The MultiHostUrlSchema is designed for scenarios where a single URL represents multiple endpoints. This is common in high-availability configurations for services like Redis or PostgreSQL.

from pydantic_core import SchemaValidator, core_schema

schema = core_schema.multi_host_url_schema()
v = SchemaValidator(schema)

# Validating a multi-host string
url = v.validate_python('redis://localhost,0.0.0.0,127.0.0.1:6379')

# MultiHostUrl provides a .hosts() method
for host_info in url.hosts():
print(host_info)
# {'username': None, 'password': None, 'host': 'localhost', 'port': 6379}
# ...

The .hosts() method returns a list of dictionaries, each containing the host, port, username, and password for that specific segment of the URL.

Configuration and Constraints

Both UrlSchema and MultiHostUrlSchema support several constraints to enforce specific URL structures.

Scheme Restrictions

The allowed_schemes parameter limits which protocols are accepted. If provided, it must be a non-empty list of strings.
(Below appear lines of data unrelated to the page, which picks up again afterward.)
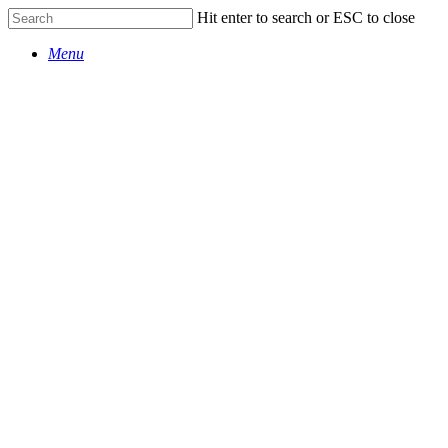
Skip
Hit enter to search or ESC to close
to
Close
main
Menu
Search
content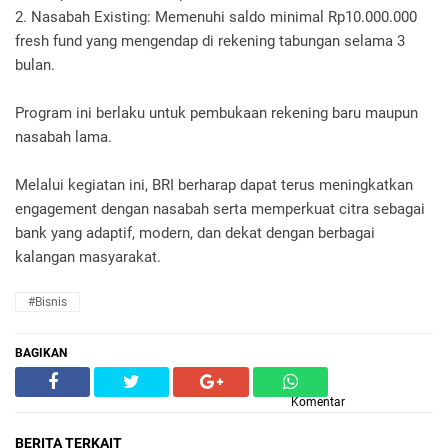
2. Nasabah Existing: Memenuhi saldo minimal Rp10.000.000
fresh fund yang mengendap di rekening tabungan selama 3
bulan.
Program ini berlaku untuk pembukaan rekening baru maupun
nasabah lama.
Melalui kegiatan ini, BRI berharap dapat terus meningkatkan
engagement dengan nasabah serta memperkuat citra sebagai
bank yang adaptif, modern, dan dekat dengan berbagai
kalangan masyarakat.
#Bisnis
BAGIKAN
Komentar
BERITA TERKAIT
# Only allow secure connections
schema = core_schema.url_schema(allowed_schemes=['https', 'ftps'])

Host Requirements

By default, a host is not strictly required by the schema (though it may be required by the underlying parser depending on the scheme). You can enforce its presence using host_required.

schema = core_schema.url_schema(host_required=True)
# v.validate_python('mailto:user@example.com') would fail if it lacks a host component

Default Components

You can provide default values for missing URL parts using default_host, default_port, and default_path. These are applied during validation if the input URL is missing that specific component.

schema = core_schema.url_schema(
default_host='localhost',
default_port=5432,
default_path='/postgres'
)
v = SchemaValidator(schema)

url = v.validate_python('postgres://user:pass@/dbname')
# The resulting Url object will use the defaults for missing parts

Path Handling and Normalization

A notable behavior in this implementation is how empty paths are handled. By default, an empty path is normalized to /.

Preserving Empty Paths

If you need to distinguish between an empty path and the root path, use the preserve_empty_path option.

# Default behavior (preserve_empty_path=False)
v1 = SchemaValidator(core_schema.url_schema())
print(v1.validate_python('https://example.com').path) # '/'

# Preserving empty path
v2 = SchemaValidator(core_schema.url_schema(preserve_empty_path=True))
print(v2.validate_python('https://example.com').path) # None or ''

This can also be controlled globally via the url_preserve_empty_path configuration in CoreConfig.

Strict vs. Lax Validation

The strict parameter determines how aggressively the validator attempts to coerce inputs. In strict mode, the validator expects a string that is already a valid URL. In lax mode (the default), it may perform more lenient parsing or allow types that can be converted to strings.

schema = core_schema.url_schema(strict=True)

When strict is True, validation will fail if the input does not conform exactly to the expected URL format for the given schema configuration.